Besides waiting for the fix on the parallelization of the adjoints for the backpropagation, what other things could be done to accelerate this? Since Zygote doesn’t allow mutation, most of the tricks to accelerate DifferentialEquations.jl are out of question.
The chosen solver is BS3, right? I’d play with that a bit, it’s fairly rare that one is decent. What’s the stiffness like? Do you have an eigenvalue estimate?
I have done a benchmark for a short simulation with different solvers. Here are the results:
-
BS3(): 129.758 s (8984491 allocations: 359.19 GiB)
-
OwrenZen3() : 178.252 s (9053362 allocations: 364.58 GiB)
-
RK4() : 241.572 s (16666521 allocations: 710.28 GiB)
-
Ralston() : 104.069 s (7575698 allocations: 284.61 GiB)
-
Heun() : 108.007 s (7584535 allocations: 284.61 GiB)
-
Midpoint(): 108.288 s (7569720 allocations: 284.72 GiB)
-
ROCK2() : 74.382 s (3538753 allocations: 197.26 GiB)
-
ROCK4(): 43.860 s (3108538 allocations: 117.33 GiB)

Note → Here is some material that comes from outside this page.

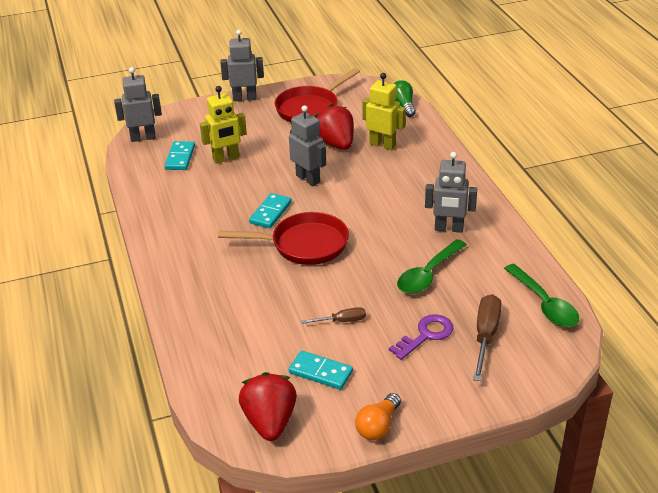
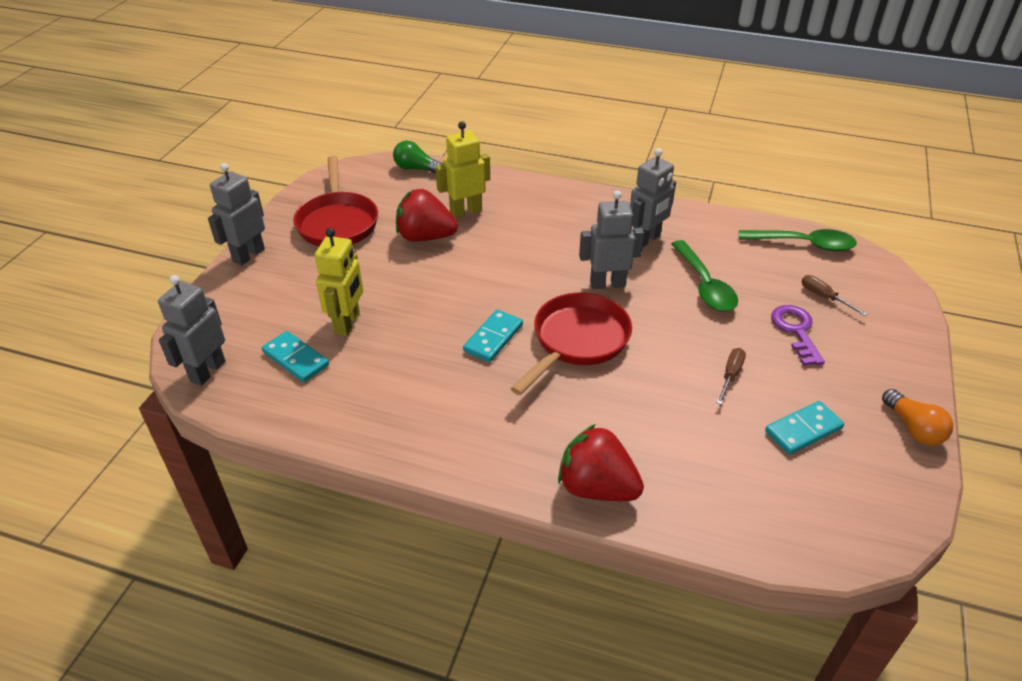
camera: 55 degrees left, 5 degrees up
(270, 213) = (493, 338): turquoise domino -> turquoise domino turned 60 degrees clockwise
(270, 422) = (861, 509): red strawberry -> red strawberry (596, 487)
(308, 179) = (463, 284): grey robot -> grey robot (607, 284)
(485, 336) = (824, 297): brown screwdriver -> brown screwdriver, size x0.57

I have tested other solvers, but whenever they gave terrible results I just stopped the simulation and kept on testing others. With your knowledge of the full palette of solvers, is there anything else I should try? Is there anything similar to ROCK4 worth testing? Thanks!
Anything implicit needs to go through the whole gambit of optimizing the linear solver (supplying sparsity patterns, and preconditioners, etc.) before assessing them. Did you do that part?
https://diffeq.sciml.ai/stable/solvers/ode_solve/#Stabilized-Explicit-Methods
If RKC is the right direction, ESERK5 might be worth a try. I haven’t seen it beat out ROCK methods though.
No, so far I just used the default values. I did try ESERK5 but it was pretty slow. I have tried all Stabilized Explicit Methods, but ROCK4 was the best by far. So far I see the best performing methods are all explicit. If I optimized the linear solver for the implicit ones could they potentially beat ROCK4?
Yes it could potentially beat it, depending on the eigenvalue structure of the problem.